The visibility evaluation of the decoration was performed while the film or laminate included in the display device was irradiated with light (white light source) from an LED light source (LA-HDF108AA, manufactured by Hayashi Rebic Co., Ltd.). In the film of Example 1 and the laminates of Examples 2 and 3, selective reflection properties were confirmed and structural colors were visually recognized.
It can be seen that the cholesteric liquid crystal layer of the film or laminate with visible structural color selectively reflects at least part of the light in the wavelength range of 380 nm to 780 nm.
(Evaluation criteria)
A: The decoration was clearly visible and the excellent design quality was confirmed.
B: The decoration could be visually recognized, or it was difficult to visually recognize the decoration, and the designability could not be confirmed.

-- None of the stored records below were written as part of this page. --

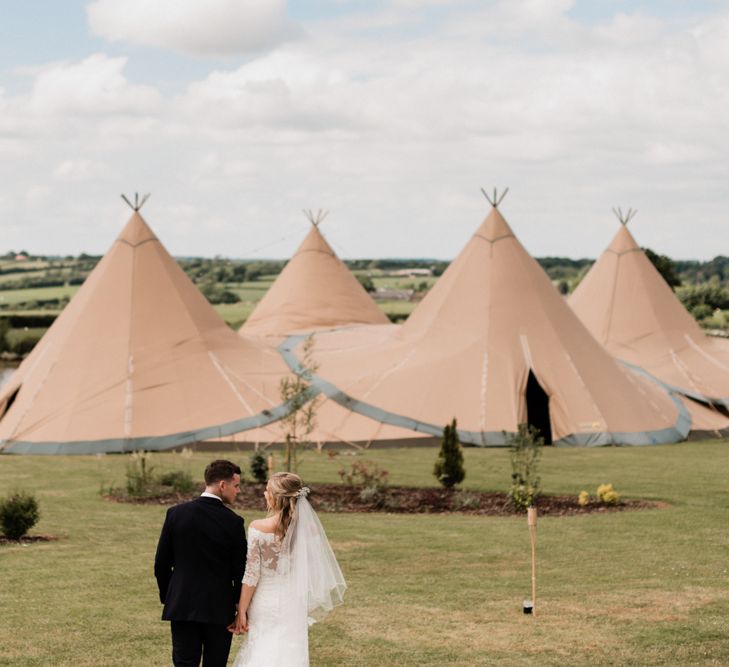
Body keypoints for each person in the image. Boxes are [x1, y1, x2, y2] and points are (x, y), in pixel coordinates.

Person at [230, 472, 346, 667]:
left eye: (267, 491)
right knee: (290, 650)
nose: (264, 494)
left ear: (276, 497)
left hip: (265, 601)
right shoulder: (310, 530)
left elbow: (251, 574)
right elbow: (312, 567)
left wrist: (241, 610)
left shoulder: (258, 528)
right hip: (294, 602)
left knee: (262, 649)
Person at [155, 459, 246, 667]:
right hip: (218, 608)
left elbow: (161, 564)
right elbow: (239, 571)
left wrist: (169, 596)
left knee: (184, 663)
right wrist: (237, 605)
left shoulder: (176, 514)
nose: (238, 491)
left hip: (181, 604)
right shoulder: (234, 522)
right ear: (222, 485)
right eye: (236, 485)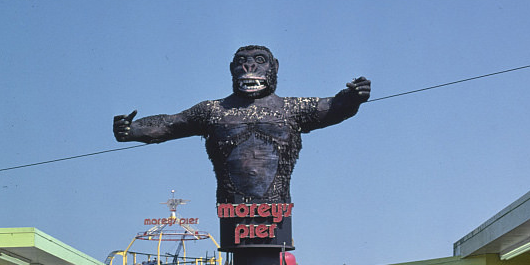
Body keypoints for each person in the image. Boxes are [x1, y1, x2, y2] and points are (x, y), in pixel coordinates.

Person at [113, 46, 370, 205]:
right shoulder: (213, 110)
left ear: (274, 67)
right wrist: (131, 130)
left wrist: (354, 96)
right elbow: (170, 124)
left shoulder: (292, 108)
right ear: (232, 69)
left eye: (259, 60)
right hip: (230, 208)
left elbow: (335, 106)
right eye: (242, 62)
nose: (249, 66)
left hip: (277, 208)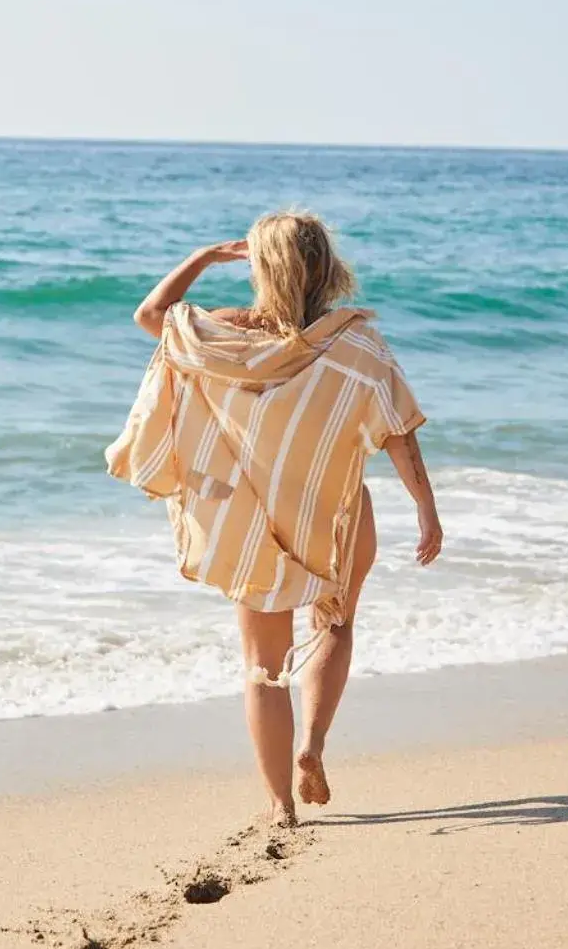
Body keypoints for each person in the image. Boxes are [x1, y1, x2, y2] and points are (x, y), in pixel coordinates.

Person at [106, 211, 443, 826]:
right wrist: (426, 507)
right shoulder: (356, 342)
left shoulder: (228, 332)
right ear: (328, 267)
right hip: (334, 509)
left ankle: (280, 806)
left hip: (252, 524)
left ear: (263, 267)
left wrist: (205, 257)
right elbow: (398, 427)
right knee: (335, 624)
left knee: (264, 670)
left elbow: (150, 316)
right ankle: (311, 747)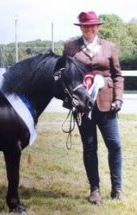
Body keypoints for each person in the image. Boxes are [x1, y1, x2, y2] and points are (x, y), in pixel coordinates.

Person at [63, 11, 124, 204]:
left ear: (98, 27)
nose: (89, 29)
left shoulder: (109, 47)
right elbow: (66, 76)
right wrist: (71, 102)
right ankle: (95, 190)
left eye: (93, 25)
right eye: (85, 26)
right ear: (80, 27)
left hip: (108, 105)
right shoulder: (71, 47)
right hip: (83, 107)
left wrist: (119, 99)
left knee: (114, 145)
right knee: (90, 148)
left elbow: (117, 76)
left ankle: (117, 188)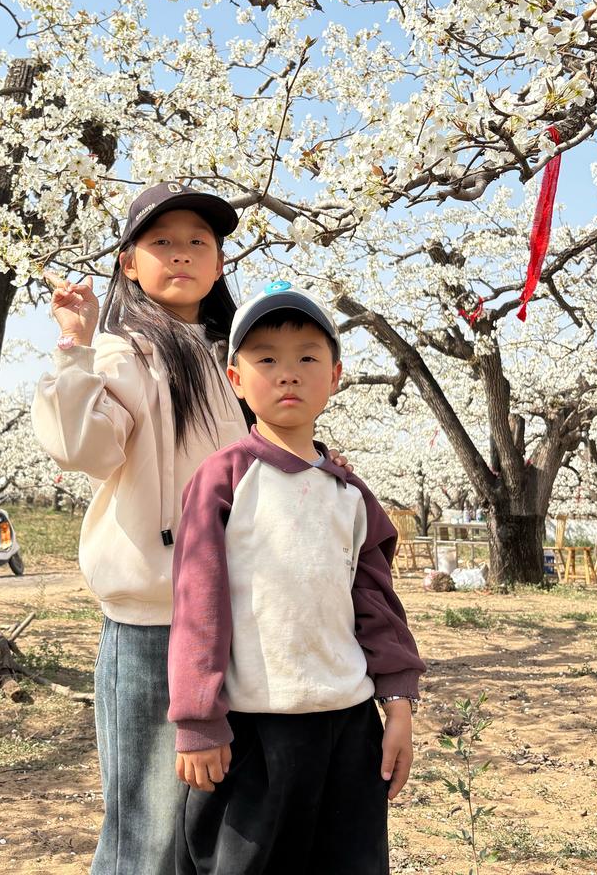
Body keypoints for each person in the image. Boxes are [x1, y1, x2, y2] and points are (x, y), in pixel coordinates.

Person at [168, 282, 425, 875]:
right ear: (235, 379)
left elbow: (377, 604)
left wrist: (398, 705)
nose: (287, 374)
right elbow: (198, 603)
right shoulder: (224, 479)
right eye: (266, 359)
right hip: (254, 728)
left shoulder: (350, 493)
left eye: (307, 358)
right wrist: (200, 719)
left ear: (334, 377)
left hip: (348, 725)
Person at [33, 182, 251, 875]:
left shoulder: (239, 356)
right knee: (148, 829)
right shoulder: (124, 352)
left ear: (219, 263)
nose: (181, 255)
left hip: (240, 614)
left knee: (214, 825)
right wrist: (74, 345)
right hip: (156, 620)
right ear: (129, 263)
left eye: (198, 243)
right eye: (162, 243)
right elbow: (84, 450)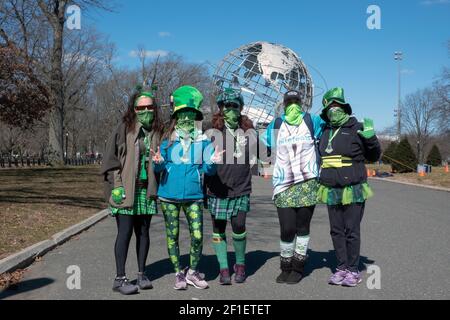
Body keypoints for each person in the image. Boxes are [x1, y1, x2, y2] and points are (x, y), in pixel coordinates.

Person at [152, 85, 224, 290]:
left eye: (190, 114)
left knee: (198, 235)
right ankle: (178, 274)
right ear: (176, 116)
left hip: (193, 196)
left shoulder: (202, 141)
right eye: (182, 114)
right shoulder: (167, 139)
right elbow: (160, 165)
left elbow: (207, 170)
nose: (186, 117)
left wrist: (213, 163)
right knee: (172, 235)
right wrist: (158, 163)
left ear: (195, 116)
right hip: (168, 196)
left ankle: (192, 272)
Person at [101, 86, 163, 295]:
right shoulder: (123, 129)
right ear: (133, 109)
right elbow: (111, 160)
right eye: (140, 107)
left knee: (143, 233)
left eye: (149, 107)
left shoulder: (157, 131)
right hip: (125, 189)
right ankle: (120, 279)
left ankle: (142, 273)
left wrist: (160, 163)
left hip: (146, 190)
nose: (145, 110)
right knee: (125, 233)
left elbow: (162, 160)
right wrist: (116, 186)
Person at [316, 87, 381, 287]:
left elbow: (374, 156)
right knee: (336, 230)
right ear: (326, 111)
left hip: (353, 187)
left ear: (344, 107)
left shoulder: (356, 127)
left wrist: (371, 139)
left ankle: (353, 270)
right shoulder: (325, 130)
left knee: (351, 230)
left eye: (337, 106)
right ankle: (341, 267)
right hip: (330, 188)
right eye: (330, 107)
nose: (334, 110)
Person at [261, 90, 325, 284]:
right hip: (284, 184)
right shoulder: (277, 124)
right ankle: (285, 265)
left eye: (296, 101)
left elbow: (330, 126)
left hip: (308, 182)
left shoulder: (312, 120)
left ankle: (298, 267)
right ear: (284, 104)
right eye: (289, 101)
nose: (293, 105)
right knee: (287, 228)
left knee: (302, 227)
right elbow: (262, 146)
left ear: (302, 103)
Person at [205, 88, 256, 285]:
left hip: (241, 187)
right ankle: (224, 267)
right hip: (217, 188)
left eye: (235, 106)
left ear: (240, 108)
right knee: (218, 228)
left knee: (239, 226)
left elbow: (265, 150)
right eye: (227, 106)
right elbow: (202, 157)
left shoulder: (247, 131)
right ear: (221, 108)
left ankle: (240, 265)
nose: (231, 109)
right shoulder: (211, 130)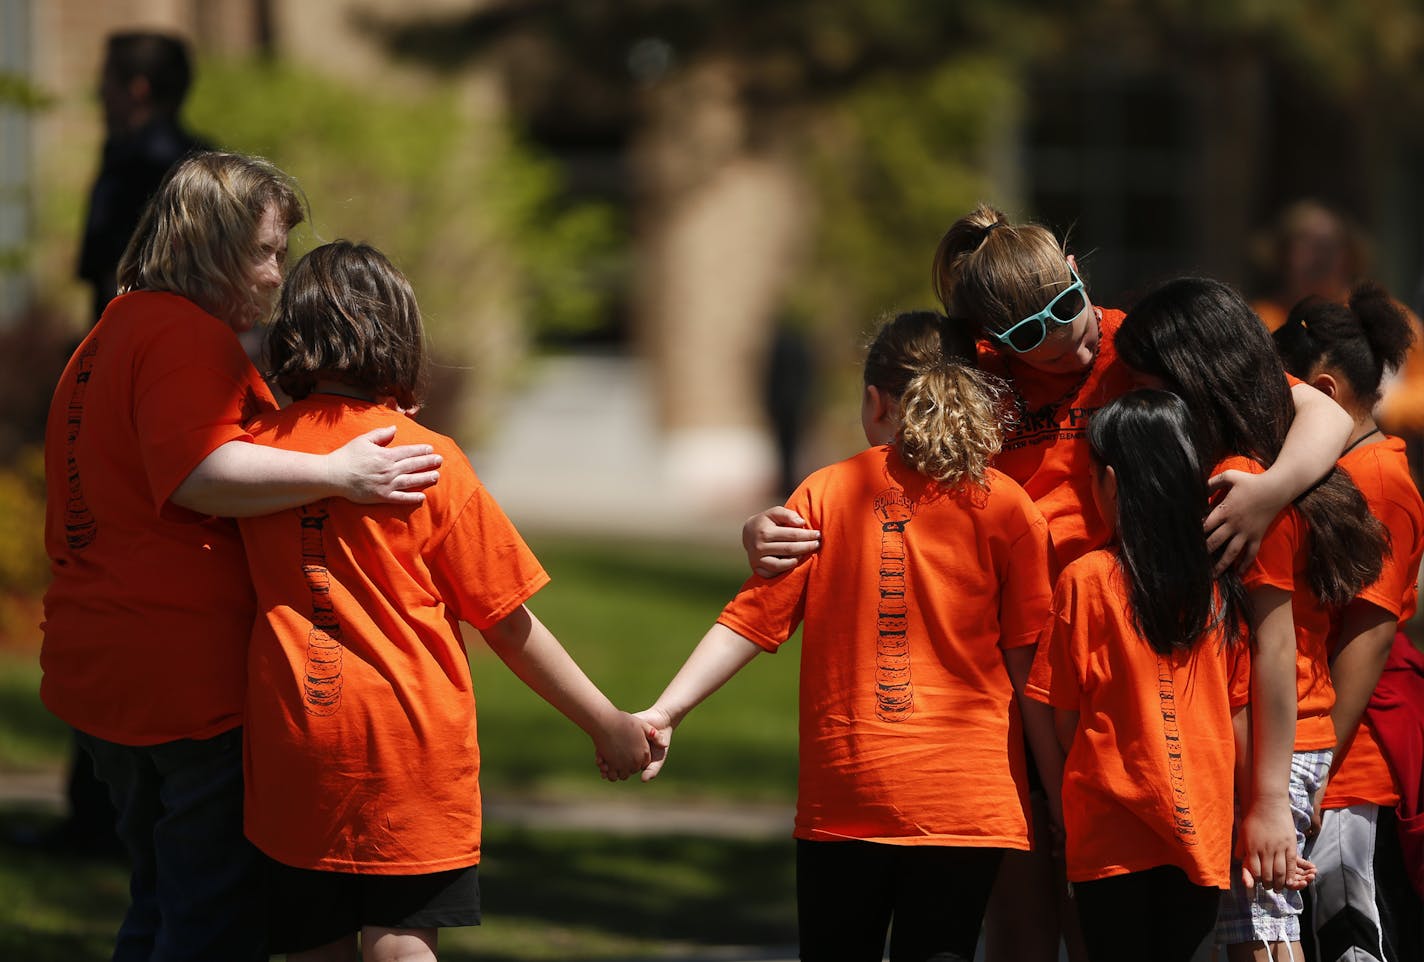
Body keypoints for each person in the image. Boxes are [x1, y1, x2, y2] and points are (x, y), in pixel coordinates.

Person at [742, 203, 1355, 962]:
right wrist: (775, 526)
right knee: (1024, 913)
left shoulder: (1131, 340)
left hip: (1131, 663)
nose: (1073, 338)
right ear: (997, 343)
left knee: (1116, 909)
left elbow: (1315, 409)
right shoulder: (977, 379)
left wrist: (1270, 492)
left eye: (1074, 304)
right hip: (1018, 670)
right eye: (1038, 333)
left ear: (1076, 272)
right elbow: (892, 471)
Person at [41, 151, 443, 962]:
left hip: (106, 674)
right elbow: (199, 474)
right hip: (186, 685)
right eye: (267, 250)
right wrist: (341, 472)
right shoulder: (189, 339)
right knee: (210, 922)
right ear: (214, 243)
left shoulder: (112, 333)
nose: (277, 275)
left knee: (159, 904)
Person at [236, 241, 653, 962]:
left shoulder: (257, 456)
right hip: (409, 751)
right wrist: (607, 722)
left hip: (292, 742)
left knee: (310, 945)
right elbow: (508, 622)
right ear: (396, 334)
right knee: (402, 944)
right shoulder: (429, 461)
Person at [636, 310, 1057, 962]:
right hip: (964, 804)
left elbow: (749, 620)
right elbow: (1029, 664)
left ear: (874, 401)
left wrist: (667, 710)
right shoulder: (1006, 506)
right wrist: (1059, 793)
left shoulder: (828, 490)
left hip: (849, 796)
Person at [1114, 276, 1388, 962]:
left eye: (1152, 385)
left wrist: (1265, 800)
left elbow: (1272, 650)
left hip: (1274, 750)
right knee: (1257, 929)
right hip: (1276, 746)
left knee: (1262, 937)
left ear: (1194, 379)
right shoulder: (1265, 468)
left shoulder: (1240, 482)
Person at [1027, 389, 1255, 961]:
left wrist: (1062, 807)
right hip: (1201, 831)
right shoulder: (1220, 582)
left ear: (1108, 482)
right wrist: (1243, 812)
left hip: (1109, 838)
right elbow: (1238, 715)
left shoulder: (1084, 580)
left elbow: (1062, 719)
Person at [1272, 286, 1424, 962]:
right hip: (1326, 757)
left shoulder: (1377, 479)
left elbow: (1369, 633)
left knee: (1351, 942)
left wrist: (1311, 770)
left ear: (1324, 390)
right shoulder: (1343, 470)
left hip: (1350, 765)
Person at [78, 31, 211, 324]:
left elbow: (111, 265)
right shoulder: (210, 162)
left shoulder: (134, 163)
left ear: (139, 89)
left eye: (108, 80)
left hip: (134, 333)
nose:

From the results shown in Table 1, it can be seen that the display device of the example is superior to the display device of the comparative example in display visibility in the image display state and design in the image non-display state.

(Explanation of symbols)
10: Area A, 20: Area B

The disclosure of Japanese Patent Application No. 2022-142397 filed on September 7, 2022 is incorporated herein by reference in its entirety.
All documents, patent applications, and technical standards mentioned herein are incorporated by reference to the same extent as if each individual document, patent application, and technical standard was specifically and individually indicated to be incorporated by reference. Incorporated herein by reference.

Claims (9)

1. A film including a layer that selectively reflects at least part of light in a wavelength range of 380 nm to 780 nm and develops a structural color;
   micro LED display,
   A display device having:
2. The display device according to claim 1, further comprising a λ/4 retardation plate and a polarizer, and comprising the film, the λ/4 retardation plate, the polarizer, and the micro LED display in this order. .
3. The display device according to claim 1 or 2, wherein the layer expressing structural color is a cholesteric liquid crystal layer.
4. The display device according to claim 1 or 2, wherein the layer expressing the structural color has a plurality of regions each having a different maximum reflectance peak wavelength in a plane.
5. The display device according to claim 1 or 2, wherein the film further includes a support and an undercoat layer, and has the support, the undercoat layer, and the layer expressing the structural color in this order.
6. The display device according to claim 5, wherein the layer expressing structural color is a cholesteric liquid crystal layer, and the undercoat layer is a layer that imparts light scattering properties to the cholesteric liquid crystal layer.
7. The display device according to claim 5, wherein the undercoat layer has a surface energy of 30 mN/m ² to 60 mN/m ² .
8. The display device according to claim 1 or 2, wherein the layer expressing the structural color has a thickness of 0.3 μm to 15 μm.
9. The display device according to claim 1 or 2, wherein the film is a decorative film.